- _TASK REQUIREMENTS_:
Pull out the lines from the entries below, starting with the line that contains "the end. So much energy and vibe. So complex." and ending with the line that contains "privilégiée qui explique", and copy them without any changes. Include both of those lines and nothing else.

- _DATA FOR PROCESSING_:
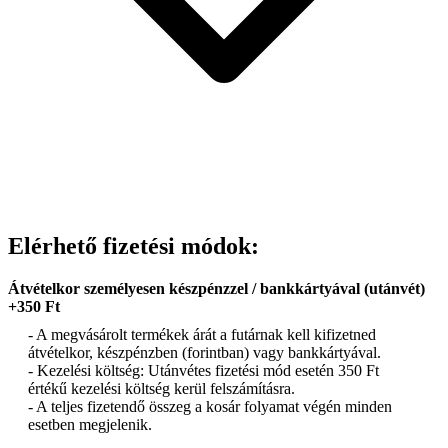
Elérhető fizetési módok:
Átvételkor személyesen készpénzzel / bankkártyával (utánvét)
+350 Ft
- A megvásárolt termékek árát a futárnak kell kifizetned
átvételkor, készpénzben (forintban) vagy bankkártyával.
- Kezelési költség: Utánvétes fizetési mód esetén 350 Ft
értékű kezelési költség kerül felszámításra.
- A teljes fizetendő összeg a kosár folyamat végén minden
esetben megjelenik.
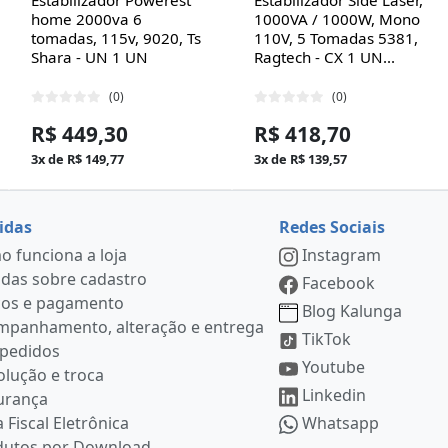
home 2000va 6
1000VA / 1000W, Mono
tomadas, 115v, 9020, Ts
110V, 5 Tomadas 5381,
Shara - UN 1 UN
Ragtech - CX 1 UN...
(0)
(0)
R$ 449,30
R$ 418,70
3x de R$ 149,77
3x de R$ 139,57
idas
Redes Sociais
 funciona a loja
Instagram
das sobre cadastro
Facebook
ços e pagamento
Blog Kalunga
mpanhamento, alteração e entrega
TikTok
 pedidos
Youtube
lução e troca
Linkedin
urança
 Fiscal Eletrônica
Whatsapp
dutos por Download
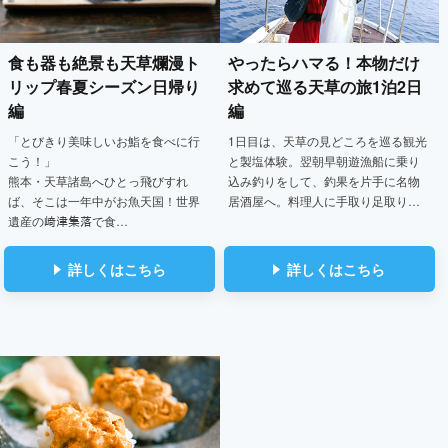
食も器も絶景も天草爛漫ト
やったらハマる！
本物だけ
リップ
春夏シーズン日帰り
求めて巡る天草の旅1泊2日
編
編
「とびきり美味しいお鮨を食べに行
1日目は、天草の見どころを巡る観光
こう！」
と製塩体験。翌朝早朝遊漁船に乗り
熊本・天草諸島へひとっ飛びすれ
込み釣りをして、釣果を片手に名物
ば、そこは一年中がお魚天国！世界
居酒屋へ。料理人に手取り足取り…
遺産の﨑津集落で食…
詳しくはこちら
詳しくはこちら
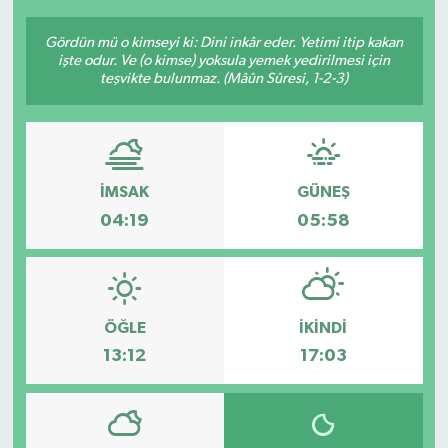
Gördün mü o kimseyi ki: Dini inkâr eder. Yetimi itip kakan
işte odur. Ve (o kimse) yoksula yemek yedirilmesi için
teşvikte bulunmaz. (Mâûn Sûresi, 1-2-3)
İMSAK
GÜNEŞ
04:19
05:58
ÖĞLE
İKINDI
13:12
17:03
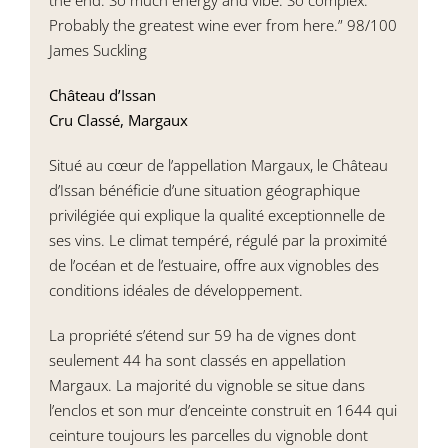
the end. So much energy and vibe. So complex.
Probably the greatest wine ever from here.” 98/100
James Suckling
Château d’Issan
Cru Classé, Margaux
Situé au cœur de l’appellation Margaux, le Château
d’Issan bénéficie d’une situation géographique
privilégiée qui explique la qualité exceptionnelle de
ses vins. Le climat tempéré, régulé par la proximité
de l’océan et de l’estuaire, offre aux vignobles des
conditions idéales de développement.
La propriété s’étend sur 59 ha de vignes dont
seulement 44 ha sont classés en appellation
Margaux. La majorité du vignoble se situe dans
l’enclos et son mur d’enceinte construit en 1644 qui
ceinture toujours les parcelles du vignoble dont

- _SOLVED EXERCISE_:
the end. So much energy and vibe. So complex.
Probably the greatest wine ever from here.” 98/100
James Suckling
Château d’Issan
Cru Classé, Margaux
Situé au cœur de l’appellation Margaux, le Château
d’Issan bénéficie d’une situation géographique
privilégiée qui explique la qualité exceptionnelle de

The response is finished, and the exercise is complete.